Review highlights: “Thomas has steeped himself in the sources, and general readers will not find a more reliable guide to the maturing Spanish Empire. But his enthusiasm for trying to fit everything in makes for a discursive narrative that loops and bounces back and forth without much regard for chronology.
“Thomas, who at 84 sits in the British House of Lords as Baron Thomas of Swynnerton, writes old-fashioned history that does not shy away from unfashionable views. He puzzles that no one nowadays makes use of the elaborate terminology for degrees of nonwhiteness: quadroons and octoroons, mestizos and zambos and the rest.
“World Without End” reminds us that the far-flung Spanish Empire was the work of many minds and hands, and by the end their myriad stories carry a cumulative charge.”
Comments: Philip II once said "the first thing you must realize is that the community was not created for the prince but rather that the prince was created for the sake of the community." Sounds similar to “Ask not what your country can do for you, but what you can do for your country”!
(Source: NYT Book Review)
Summary (Via Amazon):
"The life and times of the wealthiest man who ever lived—Jacob
Fugger—the Renaissance banker who revolutionized the art of making
money and established the radical idea of pursuing wealth for its own
"Jacob Fugger lived in Germany at the turn of the sixteenth century, the grandson of a peasant. By the time he died, his fortune amounted to nearly two percent of European GDP. Not even John D. Rockefeller had that kind of wealth.

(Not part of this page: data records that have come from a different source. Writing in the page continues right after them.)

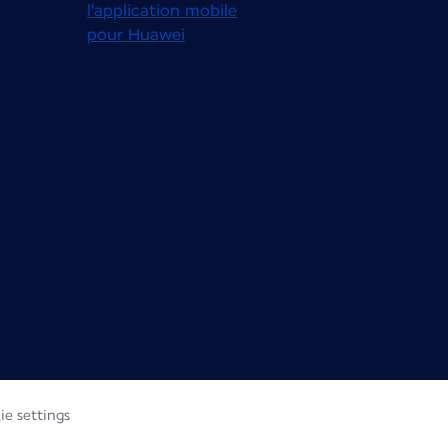
ie settings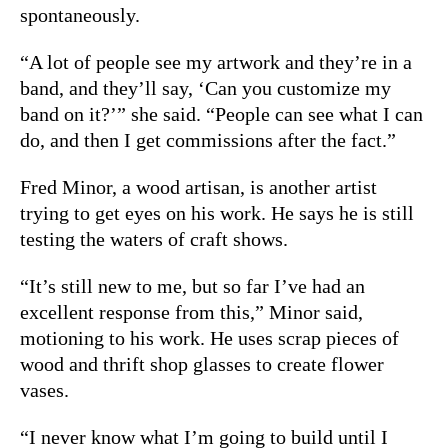
spontaneously.
“A lot of people see my artwork and they’re in a
band, and they’ll say, ‘Can you customize my
band on it?’” she said. “People can see what I can
do, and then I get commissions after the fact.”
Fred Minor, a wood artisan, is another artist
trying to get eyes on his work. He says he is still
testing the waters of craft shows.
“It’s still new to me, but so far I’ve had an
excellent response from this,” Minor said,
motioning to his work. He uses scrap pieces of
wood and thrift shop glasses to create flower
vases.
“I never know what I’m going to build until I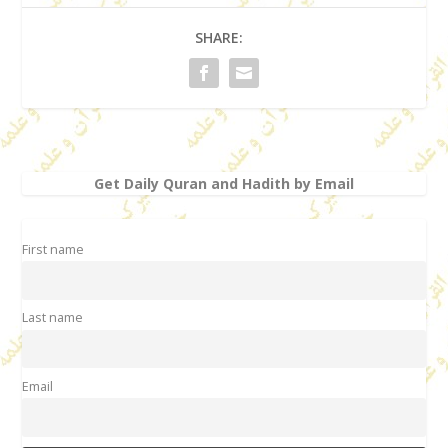
SHARE:
Get Daily Quran and Hadith by Email
First name
Last name
Email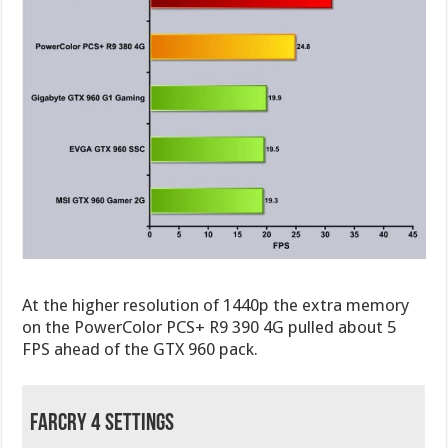
At the higher resolution of 1440p the extra memory
on the PowerColor PCS+ R9 390 4G pulled about 5
FPS ahead of the GTX 960 pack.
FarCry 4 Settings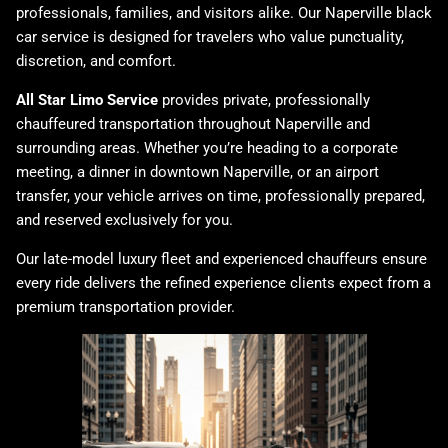
professionals, families, and visitors alike. Our Naperville black
car service is designed for travelers who value punctuality,
discretion, and comfort.
All Star Limo Service
provides private, professionally
chauffeured transportation throughout Naperville and
surrounding areas. Whether you’re heading to a corporate
meeting, a dinner in downtown Naperville, or an airport
transfer, your vehicle arrives on time, professionally prepared,
and reserved exclusively for you.
Our late-model luxury fleet and experienced chauffeurs ensure
every ride delivers the refined experience clients expect from a
premium transportation provider.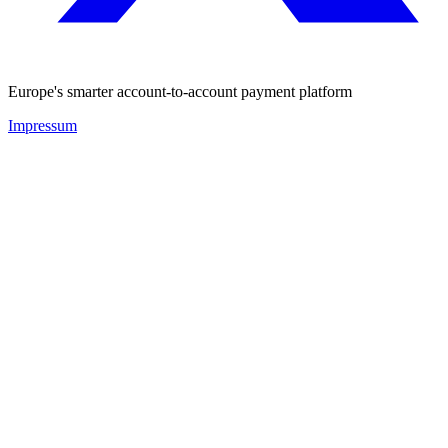
Europe's smarter account-to-account payment platform
Impressum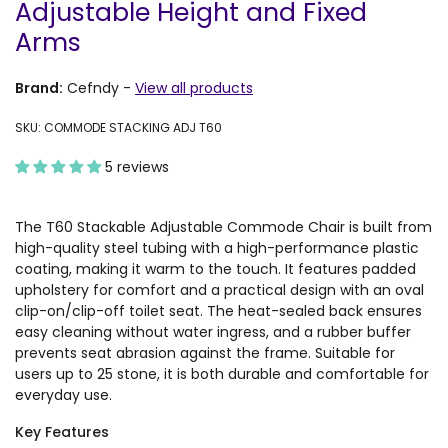
Adjustable Height and Fixed
Arms
Brand:
Cefndy
-
View all products
SKU: COMMODE STACKING ADJ T60
5 reviews
The T60 Stackable Adjustable Commode Chair is built from
high-quality steel tubing with a high-performance plastic
coating, making it warm to the touch. It features padded
upholstery for comfort and a practical design with an oval
clip-on/clip-off toilet seat. The heat-sealed back ensures
easy cleaning without water ingress, and a rubber buffer
prevents seat abrasion against the frame. Suitable for
users up to 25 stone, it is both durable and comfortable for
everyday use.
Key Features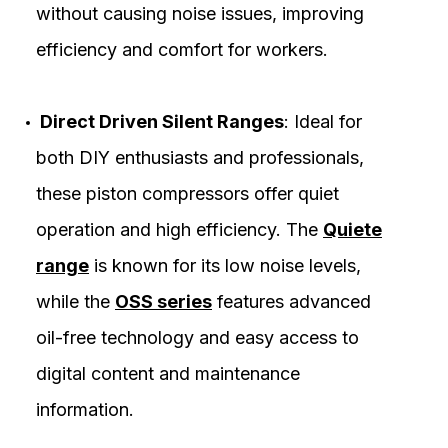
without causing noise issues, improving
efficiency and comfort for workers.
Direct Driven Silent Ranges
: Ideal for
both DIY enthusiasts and professionals,
these piston compressors offer quiet
operation and high efficiency. The
Quiete
range
is known for its low noise levels,
while the
OSS series
features advanced
oil-free technology and easy access to
digital content and maintenance
information.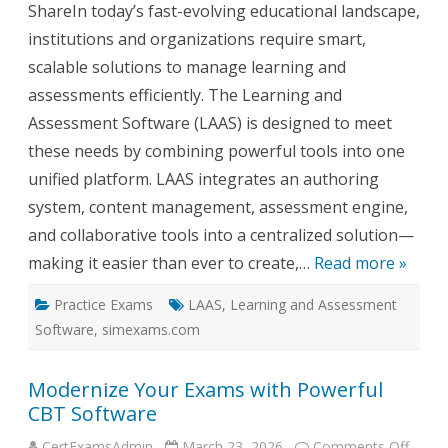
Softw
ShareIn today’s fast-evolving educational landscape,
(LAAS
institutions and organizations require smart,
scalable solutions to manage learning and
assessments efficiently. The Learning and
Assessment Software (LAAS) is designed to meet
these needs by combining powerful tools into one
unified platform. LAAS integrates an authoring
system, content management, assessment engine,
and collaborative tools into a centralized solution—
making it easier than ever to create,…
Read more »
Practice Exams
LAAS
,
Learning and Assessment
Software
,
simexams.com
Modernize Your Exams with Powerful
CBT Software
on
CertExamsAdmin
March 23, 2026
Comments Off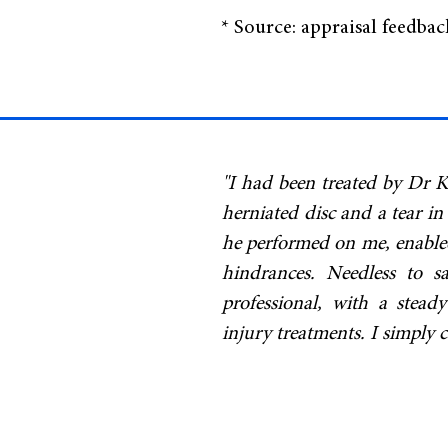
* Source: appraisal feedba
"I had been treated by Dr K
herniated disc and a tear in
he performed on me, enabled 
hindrances. Needless to 
professional, with a stead
injury treatments. I simpl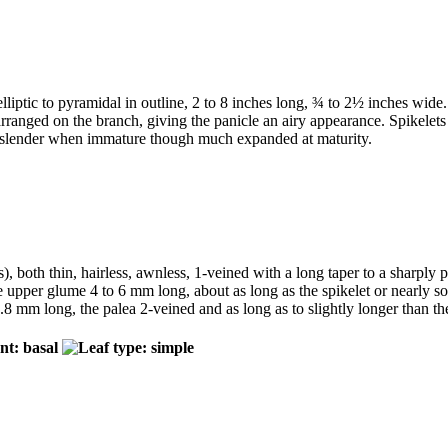
 elliptic to pyramidal in outline, 2 to 8 inches long, ¾ to 2½ inches w
arranged on the branch, giving the panicle an airy appearance. Spikelets 
very slender when immature though much expanded at maturity.
es), both thin, hairless, awnless, 1-veined with a long taper to a sharply
he upper glume 4 to 6 mm long, about as long as the spikelet or nearly s
.8 mm long, the palea 2-veined and as long as to slightly longer than 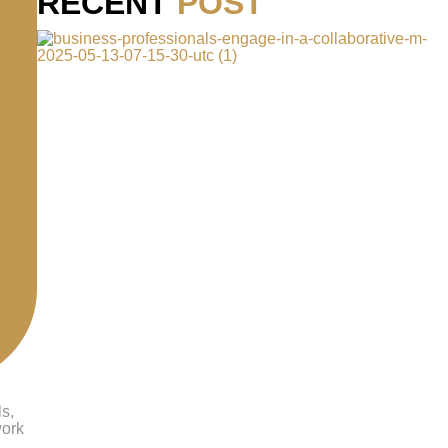
RECENT
POST
ls,
work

"Most people become rich by spotting opportunities, pioneering new technologies, or besting opponents in negotiations. Fugger did all that, but he had an extra quality that allowed him to rise even higher: nerve. In an era when kings had unlimited power, Fugger had the nerve to stare down heads of state and ask them to pay back their loans—with interest. It was this coolness and self-assurance, along with his inexhaustible ambition, that made him not only the richest man ever, but a force of history as well. Before Fugger came along it was illegal under church law to charge interest on loans, but he got the Pope to change that. He also helped trigger the Reformation and likely funded Magellan’s circumnavigation of the globe. His creation of a news service, which gave him an information edge over his rivalsand customers, earned Fugger a footnote in the history of journalism. And he took Austria’s Habsburg family from being second-tier sovereigns to rulers of the first empire where the sun never set."
Author: Greg Steinmetz, a journalist turned securities analyst.
Reviewer: Jerry Z. Muller is the author of The Mind and the Market: Capitalism in Western Thought and Capitalism and the Jews.
Review highlights: "Though it doesn’t quite live up to its promise, it provides a serviceable and colorful introduction to one of the most influential businessmen in history.
"Steinmetz claims that 'to understand our financial system and how we got it, it pays to understand' Fugger. Not really."
"Unfortunately, Steinmetz sacrifices analysis to a relentless stream of stories, colorful facts, exaggerated claims and dubious historical analogies. The book seems designed more to entertain than to enlighten."
Comments: If you asked Fugger to put his money where his mouth is, you'd probably have a bad day on your hands. Apparently, he also loved work as much as Warren Buffet does.